Archive for Wednesday, December 28, 2005

New year spurs reflection

December 28, 2005


The last week of December is a special time. It is a time of transition between the old year and the new. It is a time for reflection upon the past year and hope for the new one to come. In college towns like ours it is also a quiet time when the university is not in session and the streets are not so crowded with students. It is a peaceful time when one can gather one's thoughts.

Traditionally, it is also a time for resolutions about the next year, of hope and commitment to making the next year better than the last. In that spirit I hereby offer my resolutions and hopes for the coming year.

For the world, I hope as always for an end to poverty, starvation, disease, war and catastrophe. The past year has seen far too much of all of these. And though I know that millions of people have this same wish, I also know that it is not one that is likely to come true. But everything each of us can do to make it happen is worth the effort. The author bell hooks once remarked that progress is not made in giant global leaps, but, instead, it comes, if at all, in small, baby steps. So for next year my hope is that the world may make some "small, baby steps" towards these goals .

On the national and state level, I hope that we shall find a way to speak to each other and listen to each other and try to understand and work with each other. Our nation was built upon both discord and discourse. Our government is one that depends upon dialogue. When that dialogue stops, freedom is lost.

It seems as though partisanship has become the rule and that the national unity we all felt in the aftermath of 9-11 was but a temporary chimera. This country faces real crises and dangers in the coming months. The war in Iraq is devouring our military and our economy but there is no easy exit without leaving chaos in our wake.

The gap between rich and poor in this country seems to grow greater each year to the point where it seems as though the "American dream" will remain just that for millions: only a dream and never a reality. Religious discord is splitting our nation in ways not seen for more than a century. These are all critical problems that must be addressed. But we cannot even begin to solve them as a nation if we cannot relearn how to talk to each other and to work together for the common good.

For our local community I hope that we can find a way to face the future productively. We who live here in Douglas County are immensely fortunate. Most of us can say that this is a good place to live. But we also need to work together to make sure that the future of our community is as good as its past. We need to find a way to deal with growth, for it is inevitable. We need to bridge the gap between the political factions and recognize that we all have something precious here, something worth preserving.

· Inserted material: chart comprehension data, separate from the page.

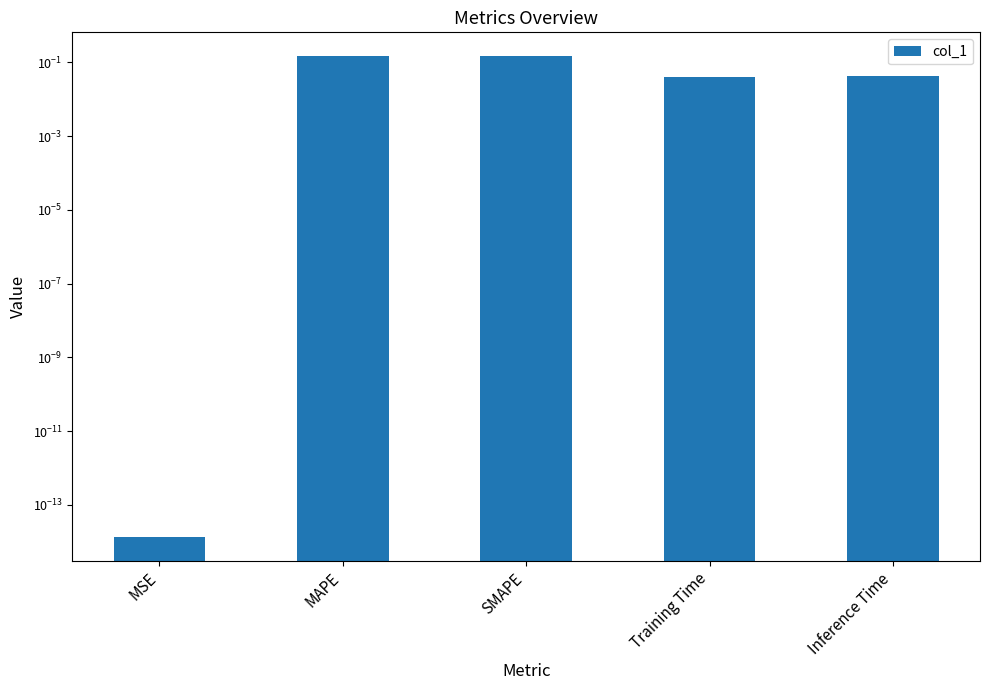

What is the change in value from SMAPE to Inference Time?

-0.1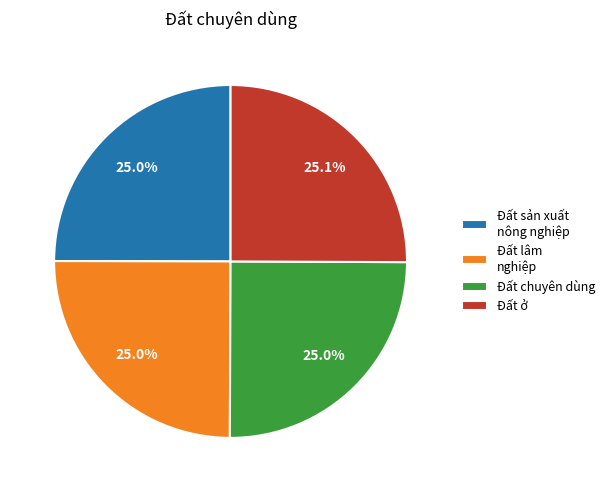

What is the ratio of the value at Đất sản xuất nông nghiệp to the value at Đất ở?

1.0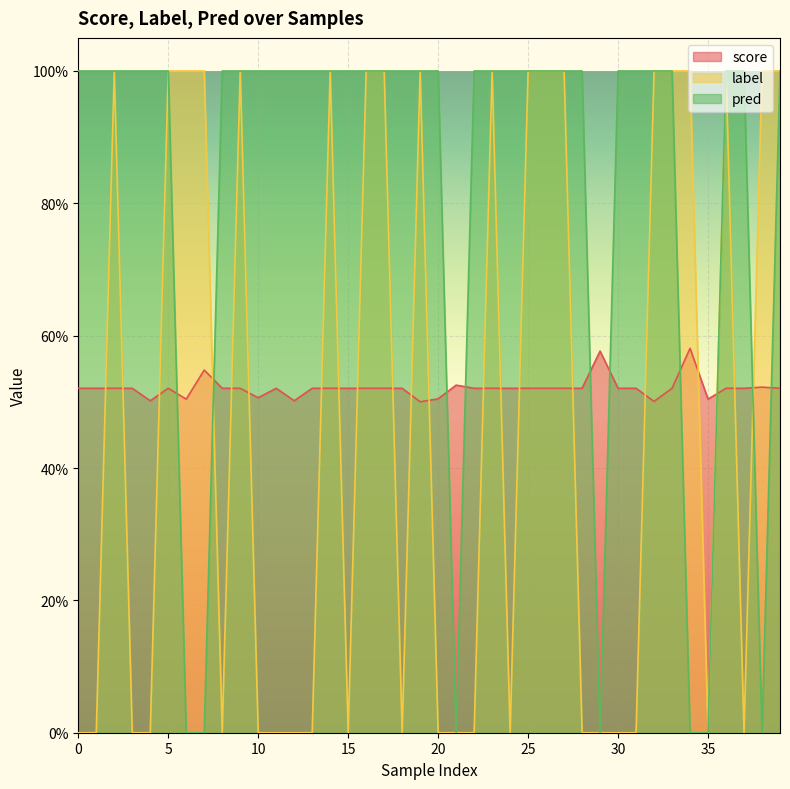

Between which two adjacent categories do label and score first intersect?

1 and 2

For the university I hope for clarity of thought and steadfastness of commitment. We must never lose sight of the purposes for which we exist. Our mission is crucial to our state and nation. We are educators and researchers. We push forward the boundaries of knowledge. We teach future generations all that past generations have learned.

We serve our community by sharing the fruits of our teaching and learning. But we must always remember not to confuse process and goals. How many research dollars we attract is not a goal, it is simply a step on the road to the goal of doing world-transforming research. Writing a book is not a goal; writing a book that teaches others and makes light what was once dark is a goal. And we must set goals for ourselves that seem unreachable. Why shouldn't scientists at KU find a new cure for cancer or a way to save the environment? We will never know unless we try.

As for me, I resolve to do all that I can to live my life not just for myself but for others. I resolve to try to find wisdom as well as knowledge and use it for good purposes.

May you all have a very happy new year.

Mike Hoeflich, a professor in the Kansas University School of Law, writes a regular column for the Journal-World.